Binary Search always goes to the middle element to check. On the other hand, interpolation search may go to different locations according to the value of the key being searched. For example, if the value of the key is closer to the last element, interpolation search is likely to start search toward the end side.
The idea of formula is to return higher value of pos when element to be searched is closer to arr[hi]. And smaller value when closer to arr[lo]
pos = lo + [ (x-arr[lo])*(hi-lo) / (arr[hi]-arr[Lo]) ]
- arr[] ==> Array where elements need to be searched
- x ==> Element to be searched
- lo ==> Starting index in arr[]
- hi ==> Ending index in arr[]
## Derivation =>
Let's assume that the elements of the array are linearly distributed.
General equation of line : y = m*x + c.
y is the value in the array and x is its index.

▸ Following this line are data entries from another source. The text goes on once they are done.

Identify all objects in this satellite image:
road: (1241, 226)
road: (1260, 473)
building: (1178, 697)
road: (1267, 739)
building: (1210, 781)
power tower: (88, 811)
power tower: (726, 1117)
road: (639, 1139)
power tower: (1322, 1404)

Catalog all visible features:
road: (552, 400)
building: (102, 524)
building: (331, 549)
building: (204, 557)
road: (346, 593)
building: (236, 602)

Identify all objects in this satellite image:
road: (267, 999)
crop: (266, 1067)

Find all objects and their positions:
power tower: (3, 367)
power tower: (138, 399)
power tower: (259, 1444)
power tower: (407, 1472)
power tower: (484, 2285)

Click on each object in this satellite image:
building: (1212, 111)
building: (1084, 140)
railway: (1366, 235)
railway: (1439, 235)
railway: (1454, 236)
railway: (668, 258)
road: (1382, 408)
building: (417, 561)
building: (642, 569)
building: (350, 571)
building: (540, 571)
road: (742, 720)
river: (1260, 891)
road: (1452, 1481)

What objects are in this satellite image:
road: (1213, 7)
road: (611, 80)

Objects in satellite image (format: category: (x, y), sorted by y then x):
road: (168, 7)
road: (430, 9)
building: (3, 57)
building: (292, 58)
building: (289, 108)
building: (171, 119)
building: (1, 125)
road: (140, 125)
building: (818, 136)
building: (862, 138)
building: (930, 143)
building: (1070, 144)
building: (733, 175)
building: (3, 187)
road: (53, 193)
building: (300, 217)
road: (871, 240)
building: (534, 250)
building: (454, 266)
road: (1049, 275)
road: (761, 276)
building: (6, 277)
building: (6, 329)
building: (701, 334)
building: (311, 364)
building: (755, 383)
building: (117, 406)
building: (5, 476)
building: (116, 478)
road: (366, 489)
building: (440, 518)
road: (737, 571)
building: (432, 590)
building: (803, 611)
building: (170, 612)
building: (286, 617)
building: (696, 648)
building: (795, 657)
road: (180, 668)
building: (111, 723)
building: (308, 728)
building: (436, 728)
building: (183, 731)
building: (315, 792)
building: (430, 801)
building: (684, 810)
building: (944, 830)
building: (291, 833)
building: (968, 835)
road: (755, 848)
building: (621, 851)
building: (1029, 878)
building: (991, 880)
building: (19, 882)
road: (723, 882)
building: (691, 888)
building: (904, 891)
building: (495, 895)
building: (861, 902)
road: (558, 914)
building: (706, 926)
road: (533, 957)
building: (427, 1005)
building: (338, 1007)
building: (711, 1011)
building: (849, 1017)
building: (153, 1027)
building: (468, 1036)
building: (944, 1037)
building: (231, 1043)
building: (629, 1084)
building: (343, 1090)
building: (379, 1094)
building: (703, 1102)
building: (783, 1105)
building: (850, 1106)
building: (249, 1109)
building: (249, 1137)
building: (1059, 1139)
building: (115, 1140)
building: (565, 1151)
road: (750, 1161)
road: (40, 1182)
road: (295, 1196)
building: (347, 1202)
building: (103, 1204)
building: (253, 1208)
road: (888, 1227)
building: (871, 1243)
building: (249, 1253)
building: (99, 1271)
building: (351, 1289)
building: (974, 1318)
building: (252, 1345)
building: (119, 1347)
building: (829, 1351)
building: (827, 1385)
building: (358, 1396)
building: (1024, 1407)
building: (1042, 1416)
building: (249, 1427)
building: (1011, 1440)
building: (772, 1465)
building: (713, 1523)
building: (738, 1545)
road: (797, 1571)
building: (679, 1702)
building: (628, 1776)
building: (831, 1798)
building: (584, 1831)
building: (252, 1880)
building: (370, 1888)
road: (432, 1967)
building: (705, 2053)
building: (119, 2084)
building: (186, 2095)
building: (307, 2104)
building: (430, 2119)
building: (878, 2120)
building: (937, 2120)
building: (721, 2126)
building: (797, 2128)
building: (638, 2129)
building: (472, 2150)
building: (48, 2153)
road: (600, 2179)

Now putting value of lo,hi and x in the equation
- arr[hi] = m*hi+c ----(1)
- arr[lo] = m*lo+c ----(2)
- x = m*pos + c ----(3)
m = (arr[hi] - arr[lo] )/ (hi - lo)
subtracting eqxn (2) from (3)
- x - arr[lo] = m * (pos - lo)
- lo + (x - arr[lo])/m = pos
- pos = lo + (x - arr[lo]) *(hi - lo)/(arr[hi] - arr[lo])
## Algorithm:
Rest of the Interpolation algorithm is the same except the above partition logic.
- Step1: In a loop, calculate the value of “pos” using the probe position formula.
- Step2: If it is a match, return the index of the item, and exit.
- Step3: If the item is less than arr[pos], calculate the probe position of the left sub-array. Otherwise calculate the same in the right sub-array.
- Step4: Repeat until a match is found or the sub-array reduces to zero.
"""
"""
interpolation_search(arr::AbstractArray{T,1}, l::T, r::T, x::T) where {T <: Real}
Interpolation Search in 1-D array
Time Complexity: O(log2(log2 n))
"""
function interpolation_search(
arr::AbstractArray{T,1},
l::T,
r::T,
x::T,
) where {T<:Real}
n = size(arr)[1]
if (r >= l && x >= arr[l] && x <= arr[r])
mid = Int(ceil(l + (((x - arr[l]) * (r - l)) / (arr[r] - arr[l]))))
if (arr[mid] == x)
return mid
elseif (arr[mid] > x)
interpolation_search(arr, l, mid - 1, x)
else
interpolation_search(arr, mid + 1, r, x)
end
else
return -1
end
end